# C.meridionalis question......



## aaronrefalo (Jul 5, 2005)

In the coming week i intend to bring a C.meridionalis subadult female......the petshop has another C.meridionalis,which in my opinion is a sub-udult male...apart from body size compared to legs ecc.Now in C.meridionalis i notice another characteristic which is the coulor depth of the cephalothorax...which in my opinion can be a distiguishing feature.....the male have black markings with a pale brown backround...while the female has brown marking with pale brown backround......can i stand on this observation?  .....at the petshop from where im buying them i allready can observe this differance...then if it is so i will buy the male to,so that i attempt a mating....10x for any answer..

Note...first picture show the male, second picture show the female, these arent photos from the petshop....i found these on the internet so that you would know at what im refering.

Aaron


----------



## bugsnstuff (Jul 5, 2005)

1. i think a link to Guy's pictures would be more appropriate   

2. meridionalis are very variable in colour, no matter if male or female, the pics you show are of adult specimens not juveniles or sub adults.
yes, males do show different colour when mature, most sp. do.
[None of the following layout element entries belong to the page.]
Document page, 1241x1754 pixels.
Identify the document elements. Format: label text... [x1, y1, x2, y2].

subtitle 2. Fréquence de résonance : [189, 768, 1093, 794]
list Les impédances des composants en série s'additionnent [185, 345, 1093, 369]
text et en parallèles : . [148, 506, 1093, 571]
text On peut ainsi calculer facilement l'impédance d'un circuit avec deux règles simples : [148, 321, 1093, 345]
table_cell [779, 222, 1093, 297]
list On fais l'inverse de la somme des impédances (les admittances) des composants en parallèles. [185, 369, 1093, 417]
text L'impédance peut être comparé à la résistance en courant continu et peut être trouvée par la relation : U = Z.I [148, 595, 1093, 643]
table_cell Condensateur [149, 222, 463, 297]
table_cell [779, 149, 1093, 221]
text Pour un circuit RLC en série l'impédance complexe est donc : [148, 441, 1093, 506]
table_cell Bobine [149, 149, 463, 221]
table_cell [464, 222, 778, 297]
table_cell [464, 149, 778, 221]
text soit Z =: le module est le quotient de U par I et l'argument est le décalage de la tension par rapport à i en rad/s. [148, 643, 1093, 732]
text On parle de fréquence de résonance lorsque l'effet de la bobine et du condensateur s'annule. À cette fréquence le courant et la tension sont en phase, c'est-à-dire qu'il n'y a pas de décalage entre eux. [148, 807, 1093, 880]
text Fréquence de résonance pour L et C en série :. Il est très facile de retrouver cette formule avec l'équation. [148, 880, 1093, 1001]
3. are you sure you have meridionalis? do they show the pale band underneath the abdomen? if not the chances are that they are P.chordatus


----------



## aaronrefalo (Jul 5, 2005)

you are right sorry for that.....the link are.....http://giantspiders.com/C_meridionalis.html....for the female
and this http://giantspiders.com/C_meridionalis_male.html...for the male...
....about the band i know but now to know exactly what it is i have to whait about one week till she gets home then i check her abdomen....thanks for the information u gave me it was rely usefull....then i post telling what species was the tarantula....C.meridionalis or P.chordatus

Aaron


----------



## aaronrefalo (Jul 7, 2005)

ok i went to the pet shop and i figureit out...its a P.chordatus....10x for ur help..

Aaron


----------